Desde aquel día fueron saliendo los demás, casi en el orden que llevan y en las fechas indicadas al pie.
Generalmente los componían de memoria, al volver del cementerio, adonde iba todas las tardes, y aun algunas veces en las altas horas de la noche, cuando no podía ir de día; y así fué el libro haciéndose solo.
Nunca pensé en publicarlos, esta es la verdad; pero en Febrero de 1889 se empeñó Grilo en que apareciesen algunos en La Ilustración, que los recibió con los brazos abiertos. ¡Dios se lo pague!

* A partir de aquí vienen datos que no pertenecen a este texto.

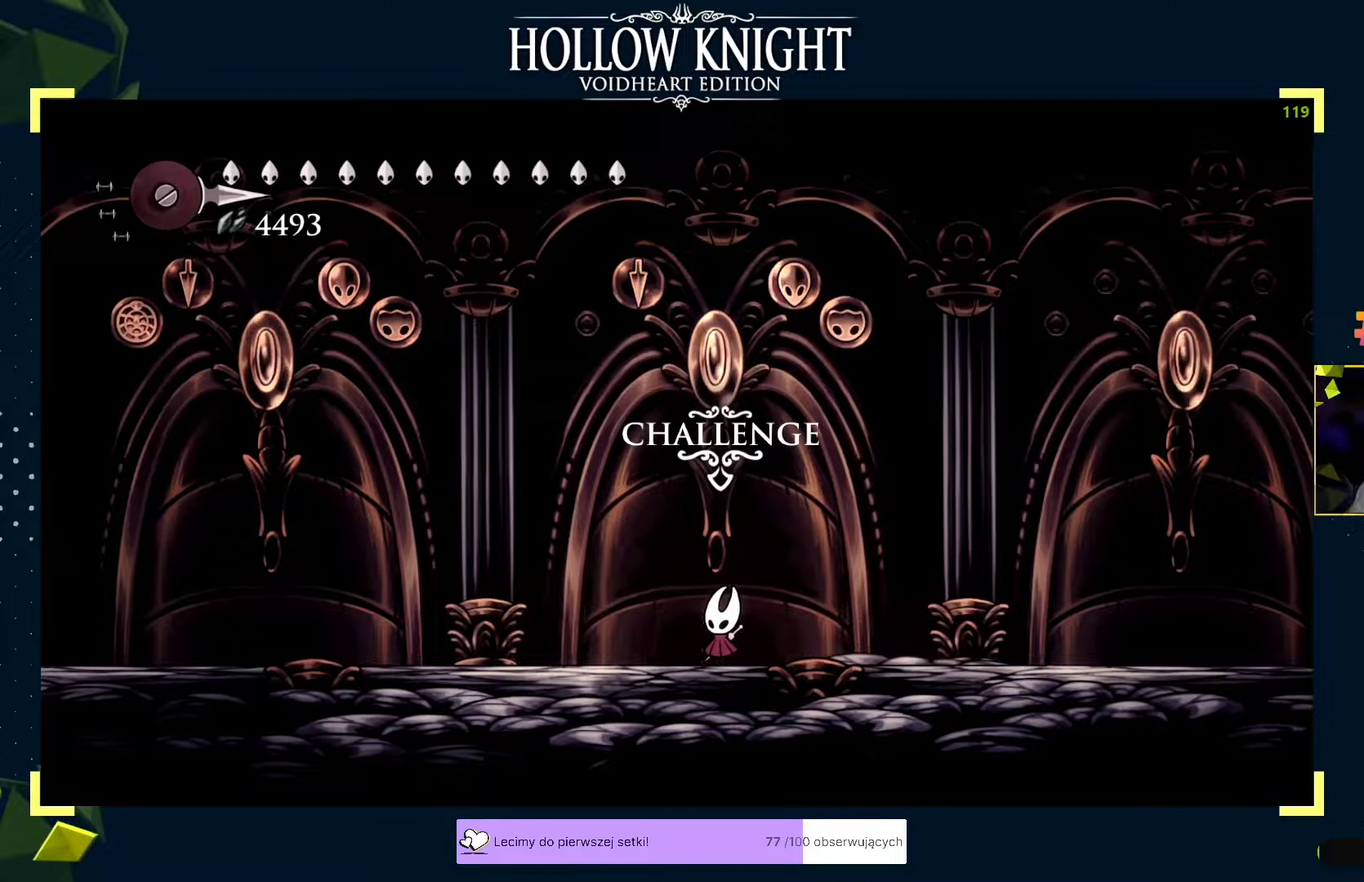
Gameplay with a controller (Xbox layout); each line is a JSON object with the inputs held at the frame after it. "events" lists button and stick changes between this image and that frame as [ms after this image, input, new state], when the widget could be followed in between. Not read: right_stick.
{"buttons": [], "left_stick": "center", "events": [[183, "DPAD_UP", "down"], [283, "DPAD_UP", "up"]]}
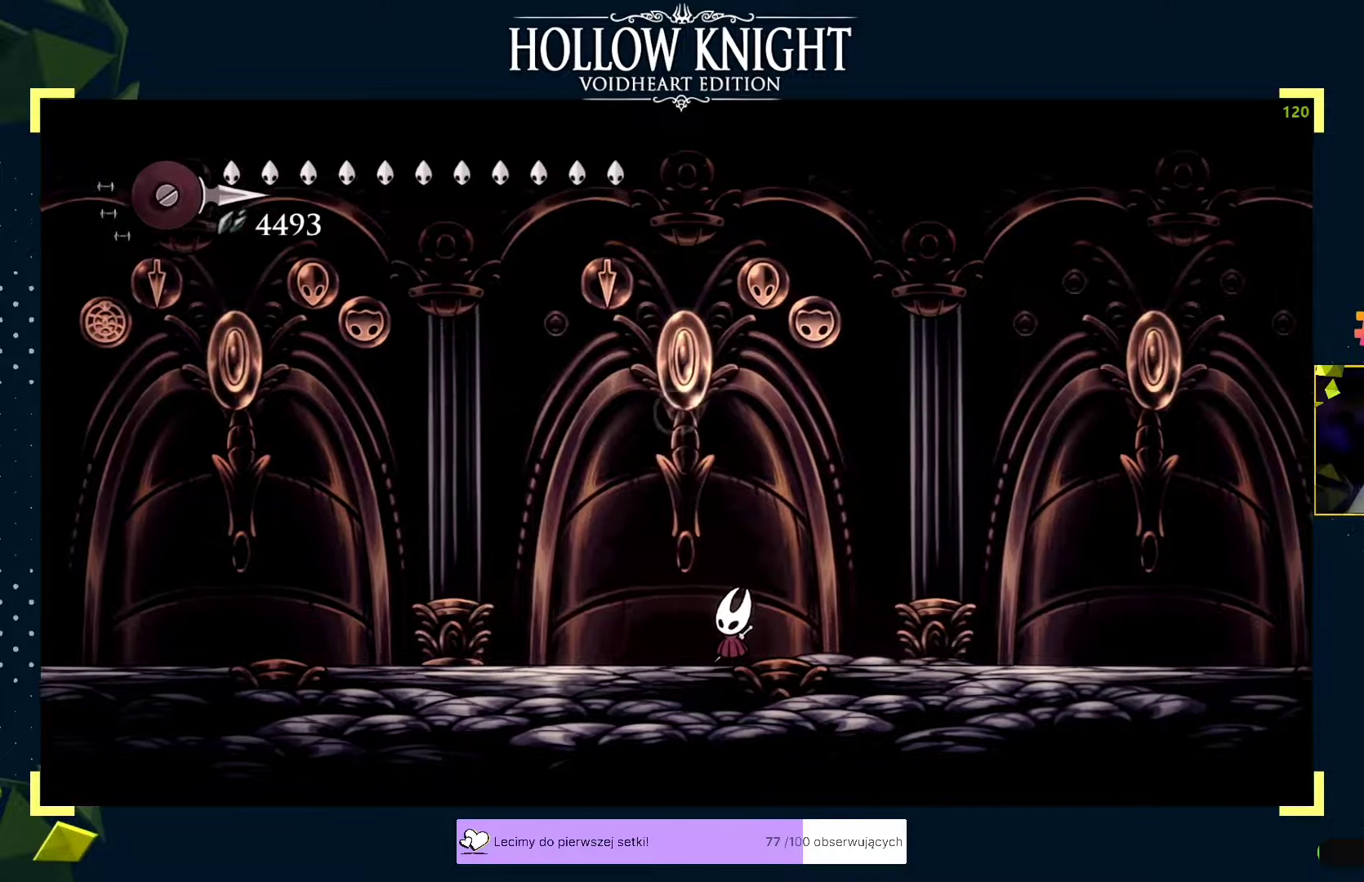
{"buttons": [], "left_stick": "center", "events": []}
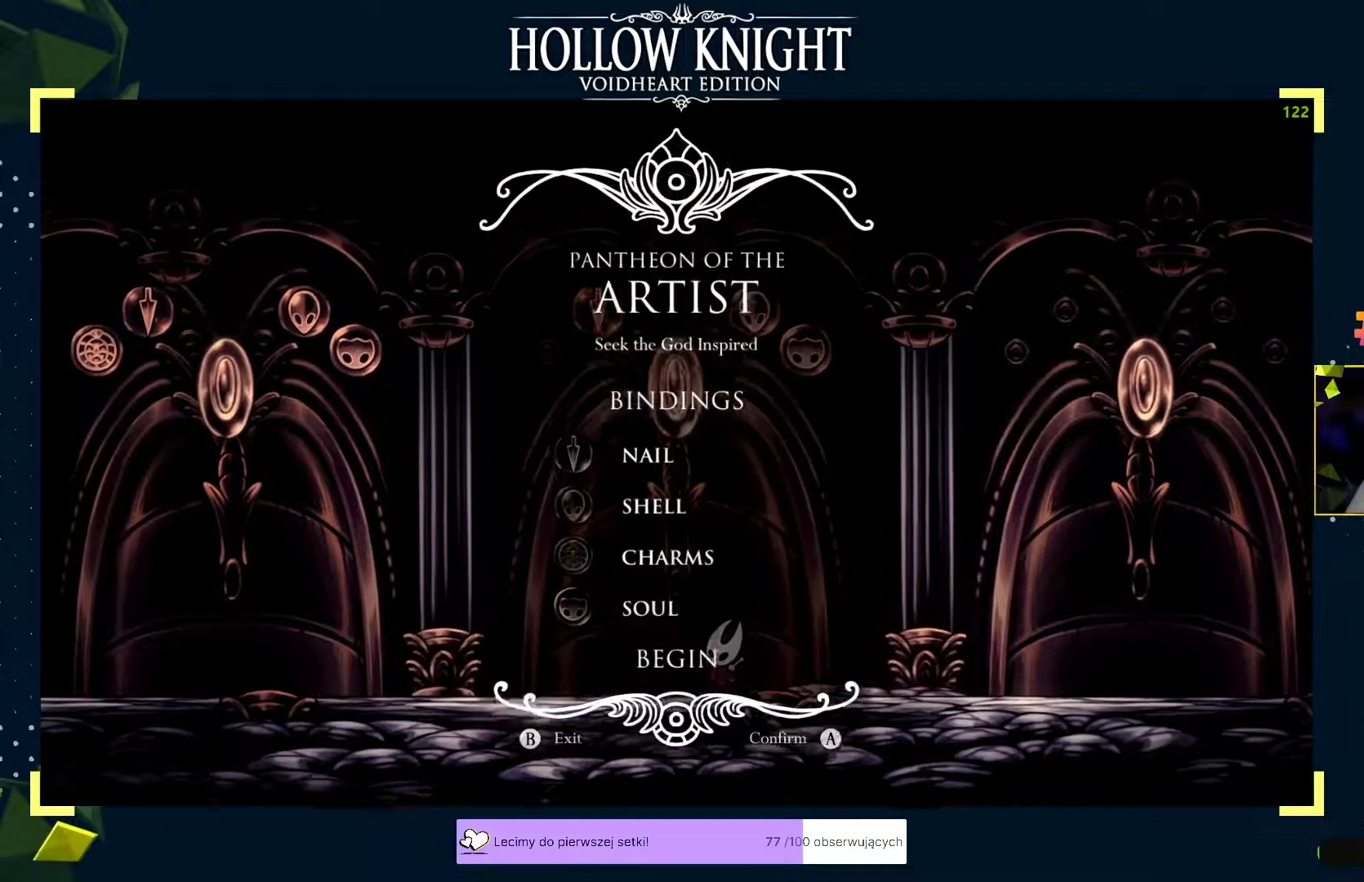
{"buttons": [], "left_stick": "center", "events": []}
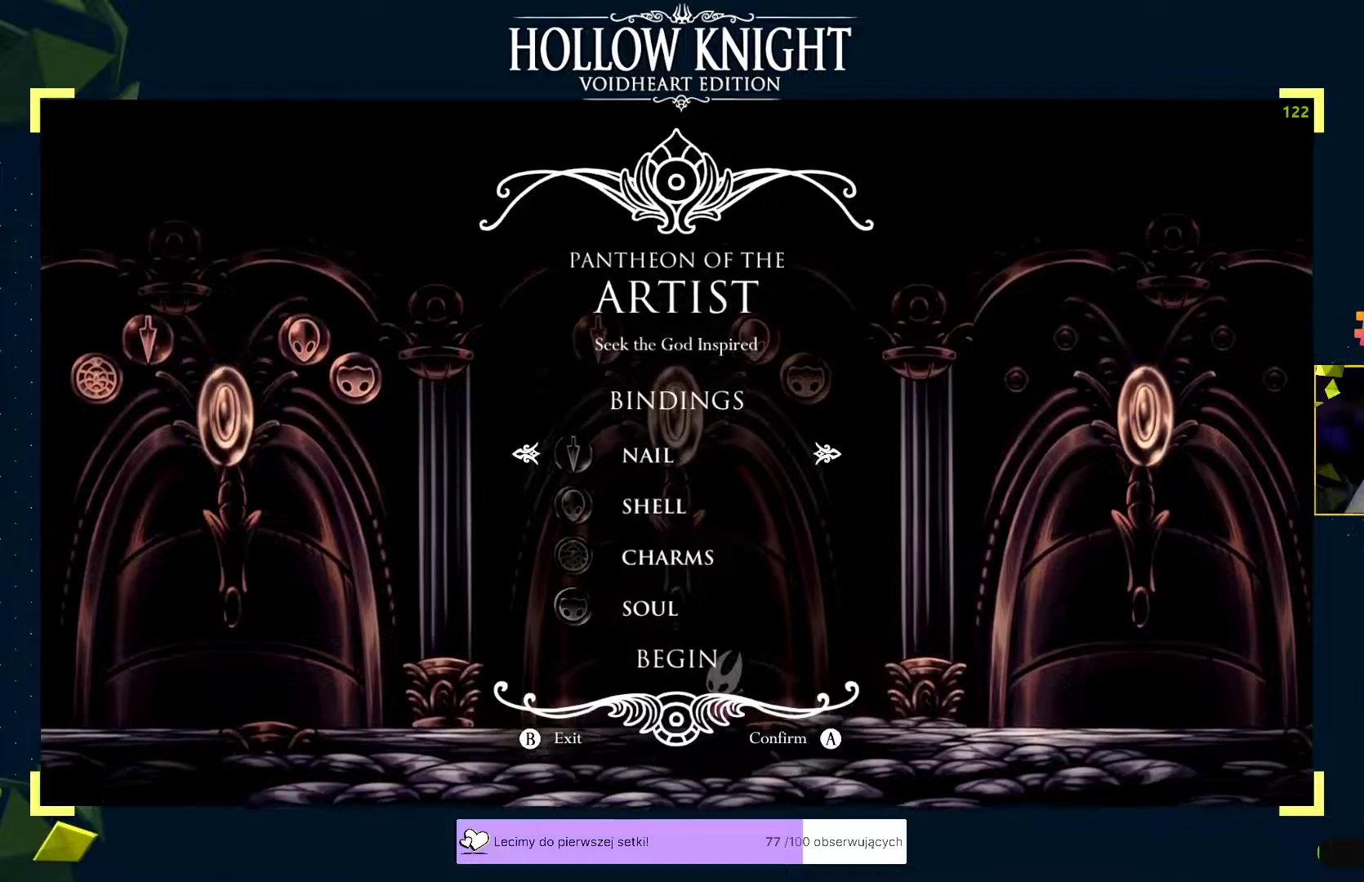
{"buttons": ["A"], "left_stick": "center", "events": [[17, "DPAD_DOWN", "down"], [150, "DPAD_DOWN", "up"], [200, "DPAD_DOWN", "down"], [317, "DPAD_DOWN", "up"], [467, "A", "down"]]}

En Noviembre último, mi fraternal amigo, el conde de las Almenas, se empeñó en que los imprimiera y tomando el libro a su cargo, logró vencer mi repugnancia y mis temores. A él se debe la publicación de Dolores: ahí tienes lo ocurrido.»
¡Las lágrimas!
A ellas se debe la relación del poeta. Antes no era más que crítico, escritor en prosa. Le conocían los doctos y le celebraban los letrados. Después la nación se ha identificado con su obra porque el poeta ha sentido y llorado, y ha llorado todo el mundo con él. Eso es lo que importa. ¿Quién no ha pasado por esa crisis del llanto, que quiere asomarse a los ojos y se queda en el corazón ahogándole y amargando la vida? Perdemos al padre, a la madre, al hijo adorado, pasamos esos primeros días que siguen a la muerte en el atontamiento de la sorpresa, en la prisa de los cumplimientos del deber, en ir y venir, y amortajar y rezar y dominar al sentimiento y matar los nervios que nos traen y nos sostienen. Un día, de pronto, el sitio vacío, la prenda abandonada en un cajón de la mesa, una hora de crepúsculo, una música que pasa, un detalle que despierta un mundo de recuerdos, hace saltar el volcán que hervía en el fondo del pecho, y el llanto estalla en raudales de lágrimas, que siempre parecen pocas, y ensanchan el corazón y dan la paz al alma; compréndese entonces qué bienaventurados son los que lloran, y se bendicen las lágrimas que hacen a los malos buenos, a los indiferentes apasionados, a los desdichados sufridos y a los descreídos cristianos.